─── Document segment ───
Canadian ice hockey player (born 1998)

Boris Katchouk (born June 18, 1998) is a Canadian professional ice hockey winger for Traktor Chelyabinsk of the Kontinental Hockey League (KHL). Katchouk was selected by Tampa Bay Lightning in the second round, 44th overall, of the 2016 NHL entry draft. He has also played for the Chicago Blackhawks and Ottawa Senators.

==Early life==
Katchouk was born on June 18, 1998, in Vancouver, Canada to Russian parents, Yelena Tumanova and Viktor Katchouk, and grew up alongside his two older brothers, Alex and Yuri. His mother Yelena represented the Soviet Union in speed skating at the 1988 Winter Olympics. His family moved from Russia to Canada for work in 1992 and moved from Montreal to Vancouver before settling down in Waterloo, Ontario. He holds Canadian and Russian dual citizenship.

Growing up, Katchouk was a dual athlete as he played both ice hockey and box lacrosse.
───
- Written instruction 1 -
Output as a Markdown table with columns "Row" and "Line" the part of the records that opens with their first line and closes with the line containing "building: (396, 98)", both ends included, one numbered row per line and blank lines skipped.
─── Extracted material ───
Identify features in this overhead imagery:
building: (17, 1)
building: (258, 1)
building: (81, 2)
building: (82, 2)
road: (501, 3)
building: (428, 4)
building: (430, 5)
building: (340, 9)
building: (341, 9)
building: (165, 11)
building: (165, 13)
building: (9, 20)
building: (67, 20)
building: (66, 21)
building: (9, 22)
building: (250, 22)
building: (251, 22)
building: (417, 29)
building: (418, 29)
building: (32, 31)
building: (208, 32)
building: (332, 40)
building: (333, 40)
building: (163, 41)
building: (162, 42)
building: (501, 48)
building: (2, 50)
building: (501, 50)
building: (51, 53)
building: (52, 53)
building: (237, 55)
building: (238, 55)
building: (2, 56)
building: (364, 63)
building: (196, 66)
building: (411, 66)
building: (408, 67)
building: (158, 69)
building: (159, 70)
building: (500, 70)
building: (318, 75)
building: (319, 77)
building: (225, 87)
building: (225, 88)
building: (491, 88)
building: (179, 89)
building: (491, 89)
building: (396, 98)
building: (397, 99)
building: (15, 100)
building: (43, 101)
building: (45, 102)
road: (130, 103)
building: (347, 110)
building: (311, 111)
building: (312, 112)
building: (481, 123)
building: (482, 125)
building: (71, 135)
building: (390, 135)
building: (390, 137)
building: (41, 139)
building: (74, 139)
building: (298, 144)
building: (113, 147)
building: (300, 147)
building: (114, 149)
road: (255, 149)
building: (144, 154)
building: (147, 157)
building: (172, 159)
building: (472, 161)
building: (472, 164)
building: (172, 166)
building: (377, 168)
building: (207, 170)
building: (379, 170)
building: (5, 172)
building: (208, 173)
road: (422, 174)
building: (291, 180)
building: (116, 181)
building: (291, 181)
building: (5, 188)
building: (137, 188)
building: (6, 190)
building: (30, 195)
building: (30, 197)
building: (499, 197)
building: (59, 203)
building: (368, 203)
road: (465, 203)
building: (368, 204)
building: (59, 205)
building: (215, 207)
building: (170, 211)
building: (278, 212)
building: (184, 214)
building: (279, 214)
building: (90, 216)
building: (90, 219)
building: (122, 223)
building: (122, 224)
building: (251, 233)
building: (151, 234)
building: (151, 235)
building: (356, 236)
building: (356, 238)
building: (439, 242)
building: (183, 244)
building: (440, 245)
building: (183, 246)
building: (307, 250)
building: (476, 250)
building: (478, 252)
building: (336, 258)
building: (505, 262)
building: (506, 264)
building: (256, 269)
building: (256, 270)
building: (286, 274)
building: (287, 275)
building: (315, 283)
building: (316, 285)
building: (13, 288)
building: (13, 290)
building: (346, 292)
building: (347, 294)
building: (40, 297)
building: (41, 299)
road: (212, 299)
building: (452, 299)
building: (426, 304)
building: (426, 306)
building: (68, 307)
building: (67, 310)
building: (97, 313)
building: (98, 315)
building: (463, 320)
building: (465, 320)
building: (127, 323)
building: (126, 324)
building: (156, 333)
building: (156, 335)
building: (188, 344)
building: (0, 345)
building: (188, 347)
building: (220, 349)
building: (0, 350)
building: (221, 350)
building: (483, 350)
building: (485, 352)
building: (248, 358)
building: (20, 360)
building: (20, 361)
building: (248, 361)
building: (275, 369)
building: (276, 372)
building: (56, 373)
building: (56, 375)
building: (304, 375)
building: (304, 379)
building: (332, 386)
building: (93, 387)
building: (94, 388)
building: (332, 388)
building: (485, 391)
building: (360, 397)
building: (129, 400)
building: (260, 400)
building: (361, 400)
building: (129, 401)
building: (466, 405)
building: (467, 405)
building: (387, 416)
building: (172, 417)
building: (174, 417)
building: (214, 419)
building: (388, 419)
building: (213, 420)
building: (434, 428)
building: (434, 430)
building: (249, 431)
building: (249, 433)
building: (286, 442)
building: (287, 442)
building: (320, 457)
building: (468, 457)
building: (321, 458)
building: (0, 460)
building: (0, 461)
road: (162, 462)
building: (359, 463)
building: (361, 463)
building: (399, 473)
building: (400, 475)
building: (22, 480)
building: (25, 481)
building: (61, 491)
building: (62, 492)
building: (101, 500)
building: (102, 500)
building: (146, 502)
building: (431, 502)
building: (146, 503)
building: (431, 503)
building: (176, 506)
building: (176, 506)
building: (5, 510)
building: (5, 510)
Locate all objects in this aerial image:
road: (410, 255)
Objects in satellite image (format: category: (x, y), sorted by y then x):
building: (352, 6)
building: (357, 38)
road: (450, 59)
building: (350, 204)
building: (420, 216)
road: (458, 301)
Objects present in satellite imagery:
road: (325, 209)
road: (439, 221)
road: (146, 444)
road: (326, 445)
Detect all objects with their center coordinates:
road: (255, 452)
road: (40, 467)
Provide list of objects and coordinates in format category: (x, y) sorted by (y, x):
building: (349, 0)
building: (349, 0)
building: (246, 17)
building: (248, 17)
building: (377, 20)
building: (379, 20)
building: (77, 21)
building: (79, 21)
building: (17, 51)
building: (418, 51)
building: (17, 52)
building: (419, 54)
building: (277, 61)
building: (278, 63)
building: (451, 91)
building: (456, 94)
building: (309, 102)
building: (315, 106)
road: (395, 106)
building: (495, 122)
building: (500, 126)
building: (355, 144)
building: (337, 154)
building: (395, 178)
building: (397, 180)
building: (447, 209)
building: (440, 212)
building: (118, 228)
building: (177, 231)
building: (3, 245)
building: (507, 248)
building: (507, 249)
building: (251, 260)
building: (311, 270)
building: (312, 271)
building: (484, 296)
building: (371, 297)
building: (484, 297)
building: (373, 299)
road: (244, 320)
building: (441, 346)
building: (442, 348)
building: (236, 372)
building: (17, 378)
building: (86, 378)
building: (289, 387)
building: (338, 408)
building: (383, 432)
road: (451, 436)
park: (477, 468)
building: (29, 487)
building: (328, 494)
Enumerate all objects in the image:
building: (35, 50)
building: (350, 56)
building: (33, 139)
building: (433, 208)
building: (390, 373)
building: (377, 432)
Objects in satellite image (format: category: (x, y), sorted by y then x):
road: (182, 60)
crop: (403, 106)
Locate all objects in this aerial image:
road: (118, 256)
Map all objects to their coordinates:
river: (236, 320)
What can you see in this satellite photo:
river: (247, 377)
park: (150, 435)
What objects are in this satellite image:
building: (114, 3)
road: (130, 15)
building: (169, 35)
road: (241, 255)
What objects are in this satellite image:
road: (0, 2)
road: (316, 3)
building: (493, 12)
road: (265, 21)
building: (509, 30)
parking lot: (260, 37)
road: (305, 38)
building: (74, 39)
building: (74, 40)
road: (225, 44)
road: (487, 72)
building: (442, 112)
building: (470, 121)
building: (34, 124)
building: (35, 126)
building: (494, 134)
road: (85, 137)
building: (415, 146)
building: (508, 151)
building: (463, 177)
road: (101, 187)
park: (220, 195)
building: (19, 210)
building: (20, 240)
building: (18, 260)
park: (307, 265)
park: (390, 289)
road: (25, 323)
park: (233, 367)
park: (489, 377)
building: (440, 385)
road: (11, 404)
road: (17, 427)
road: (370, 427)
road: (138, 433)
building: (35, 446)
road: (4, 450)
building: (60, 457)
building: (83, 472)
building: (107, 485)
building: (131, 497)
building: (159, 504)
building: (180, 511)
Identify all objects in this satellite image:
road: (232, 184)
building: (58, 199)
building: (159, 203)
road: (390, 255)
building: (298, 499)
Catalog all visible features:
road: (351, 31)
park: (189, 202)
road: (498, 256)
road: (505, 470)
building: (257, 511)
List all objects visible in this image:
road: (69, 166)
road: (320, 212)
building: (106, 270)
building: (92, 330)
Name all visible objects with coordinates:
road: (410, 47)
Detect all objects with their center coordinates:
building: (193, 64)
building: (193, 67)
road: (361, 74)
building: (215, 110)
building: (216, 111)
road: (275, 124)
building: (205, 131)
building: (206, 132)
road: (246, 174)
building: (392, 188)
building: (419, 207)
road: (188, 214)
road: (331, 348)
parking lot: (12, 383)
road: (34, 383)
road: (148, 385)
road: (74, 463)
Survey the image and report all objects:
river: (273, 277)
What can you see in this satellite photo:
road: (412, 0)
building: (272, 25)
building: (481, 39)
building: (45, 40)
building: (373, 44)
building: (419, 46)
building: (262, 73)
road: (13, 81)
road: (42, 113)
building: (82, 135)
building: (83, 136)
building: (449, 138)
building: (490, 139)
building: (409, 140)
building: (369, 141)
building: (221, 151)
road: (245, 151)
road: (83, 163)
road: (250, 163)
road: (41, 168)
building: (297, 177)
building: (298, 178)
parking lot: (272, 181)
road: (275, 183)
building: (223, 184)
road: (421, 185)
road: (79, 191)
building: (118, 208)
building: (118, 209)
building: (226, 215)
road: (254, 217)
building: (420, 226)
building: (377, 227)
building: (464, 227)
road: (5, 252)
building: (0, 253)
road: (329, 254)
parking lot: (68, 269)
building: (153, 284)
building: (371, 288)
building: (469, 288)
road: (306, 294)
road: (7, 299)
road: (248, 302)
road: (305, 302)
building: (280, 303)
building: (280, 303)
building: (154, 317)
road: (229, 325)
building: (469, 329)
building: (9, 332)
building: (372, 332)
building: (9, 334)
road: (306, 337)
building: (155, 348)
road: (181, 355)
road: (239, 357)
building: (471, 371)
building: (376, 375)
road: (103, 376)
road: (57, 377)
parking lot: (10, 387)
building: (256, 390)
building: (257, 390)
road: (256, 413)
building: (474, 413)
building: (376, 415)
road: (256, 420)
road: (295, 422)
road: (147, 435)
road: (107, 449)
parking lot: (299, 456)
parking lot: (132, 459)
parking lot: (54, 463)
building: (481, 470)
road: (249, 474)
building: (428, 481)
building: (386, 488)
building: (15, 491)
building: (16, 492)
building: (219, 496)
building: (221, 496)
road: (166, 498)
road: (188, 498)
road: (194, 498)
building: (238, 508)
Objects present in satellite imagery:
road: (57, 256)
───
- Written instruction 2 -
Translate this sentence from the Boris Katchouk biography into Spanish: "He holds Canadian and Russian dual citizenship."

- Full solution 1 -
| Row | Line |
|---|---|
| 1 | Identify features in this overhead imagery: |
| 2 | building: (17, 1) |
| 3 | building: (258, 1) |
| 4 | building: (81, 2) |
| 5 | building: (82, 2) |
| 6 | road: (501, 3) |
| 7 | building: (428, 4) |
| 8 | building: (430, 5) |
| 9 | building: (340, 9) |
| 10 | building: (341, 9) |
| 11 | building: (165, 11) |
| 12 | building: (165, 13) |
| 13 | building: (9, 20) |
| 14 | building: (67, 20) |
| 15 | building: (66, 21) |
| 16 | building: (9, 22) |
| 17 | building: (250, 22) |
| 18 | building: (251, 22) |
| 19 | building: (417, 29) |
| 20 | building: (418, 29) |
| 21 | building: (32, 31) |
| 22 | building: (208, 32) |
| 23 | building: (332, 40) |
| 24 | building: (333, 40) |
| 25 | building: (163, 41) |
| 26 | building: (162, 42) |
| 27 | building: (501, 48) |
| 28 | building: (2, 50) |
| 29 | building: (501, 50) |
| 30 | building: (51, 53) |
| 31 | building: (52, 53) |
| 32 | building: (237, 55) |
| 33 | building: (238, 55) |
| 34 | building: (2, 56) |
| 35 | building: (364, 63) |
| 36 | building: (196, 66) |
| 37 | building: (411, 66) |
| 38 | building: (408, 67) |
| 39 | building: (158, 69) |
| 40 | building: (159, 70) |
| 41 | building: (500, 70) |
| 42 | building: (318, 75) |
| 43 | building: (319, 77) |
| 44 | building: (225, 87) |
| 45 | building: (225, 88) |
| 46 | building: (491, 88) |
| 47 | building: (179, 89) |
| 48 | building: (491, 89) |
| 49 | building: (396, 98) |

- Full solution 2 -
Tiene doble ciudadanía canadiense y rusa.